This meta-diary provides a description of methods used to compile daily and weekly reports of recommended diaries. I'm posting this separately in order to better and more completely answer a question I've gotten a lot lately, namely "how do you do that? Not by hand by I hope!". Nope. Not by hand.
I've divided the description into sections going from harder to softer considerations in the hope that the hard core will be satisfied sooner, while the soft and fuzzy won't mind going along for the ride. Then we end up with a list of previous reports generated with these methods.
As BiPM might once have said, "Toot, Toot! Here we go!".
Do you know how long it took me to consistenty spell it diary instead of dairy? Way, way too long.

• Material supplied:
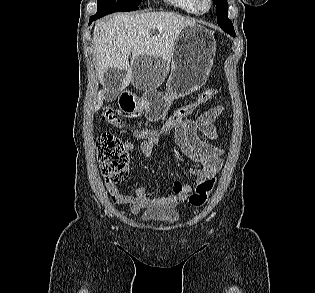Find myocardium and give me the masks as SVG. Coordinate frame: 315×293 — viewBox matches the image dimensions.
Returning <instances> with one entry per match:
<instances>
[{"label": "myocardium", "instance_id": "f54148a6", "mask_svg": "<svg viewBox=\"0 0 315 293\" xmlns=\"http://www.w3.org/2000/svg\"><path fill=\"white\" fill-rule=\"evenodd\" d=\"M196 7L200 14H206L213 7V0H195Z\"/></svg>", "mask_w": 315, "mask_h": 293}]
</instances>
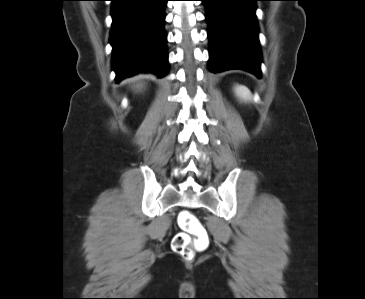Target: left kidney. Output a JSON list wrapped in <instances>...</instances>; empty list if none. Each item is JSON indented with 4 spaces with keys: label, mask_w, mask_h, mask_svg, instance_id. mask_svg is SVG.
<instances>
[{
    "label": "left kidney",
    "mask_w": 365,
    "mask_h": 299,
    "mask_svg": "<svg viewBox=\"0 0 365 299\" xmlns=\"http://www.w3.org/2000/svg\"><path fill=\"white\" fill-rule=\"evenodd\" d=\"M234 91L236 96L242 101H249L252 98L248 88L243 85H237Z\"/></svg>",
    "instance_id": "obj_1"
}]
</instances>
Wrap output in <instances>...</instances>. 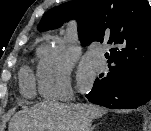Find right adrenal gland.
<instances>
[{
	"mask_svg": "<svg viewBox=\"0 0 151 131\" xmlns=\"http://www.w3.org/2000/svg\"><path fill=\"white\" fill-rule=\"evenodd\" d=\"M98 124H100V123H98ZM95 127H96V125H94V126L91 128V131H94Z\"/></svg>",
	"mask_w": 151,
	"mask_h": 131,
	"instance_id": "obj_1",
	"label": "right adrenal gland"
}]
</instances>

• Problems to work on:
[1] In the meta-diary, what comes after the sections of the description?
[2] Rewrite the meta-diary paragraph that begins "I've divided the description" in one shorter sentence, keeping its main facts.
[3] Pick up the meta-diary after its last sentence and keep writing.
The rows play no part in any of this.

• Task responses:
[1] A list of previous reports generated with these methods.

[2] The description runs in sections from harder to softer considerations, so technical readers are satisfied early while others can follow along, and it ends with a list of previous reports made with these methods.

[3]
How to make a list of recommended diaries
Sections
- Overview
- Hardware
- Databases
- Software and scripts
- Reports
- Motivation
- Concerns
- History
- Previous Reports
Overview Each Tuesday through Saturday I produce a report of the most recommended diaries from the preceding day. On Monday the report covers the preceding weekend. On Sunday the report covers the preceding week, and also includes lists of most highly recommended authors, and most highly recommending readers. The data that is necessary to produce the reports is obtained by periodically downloading the Daily Kos front page and looking for new diaries, which are then downloaded and stored locally. After diaries are closed for recommendation the number of recommendations and the comment thread are also downloaded and stored. The reports are made using custom scripts.
Hardware A first generation LCD iMac (lamp Mac), various routers and firewalls, a broadband (cable) modem.
Databases I use simple python based databases: gdbm and shelve files
- one gdbm file keyed on time of posting and holding story urls
- four shelve files keyed on story url and holding stories, recommendations, comment threads, summary fields.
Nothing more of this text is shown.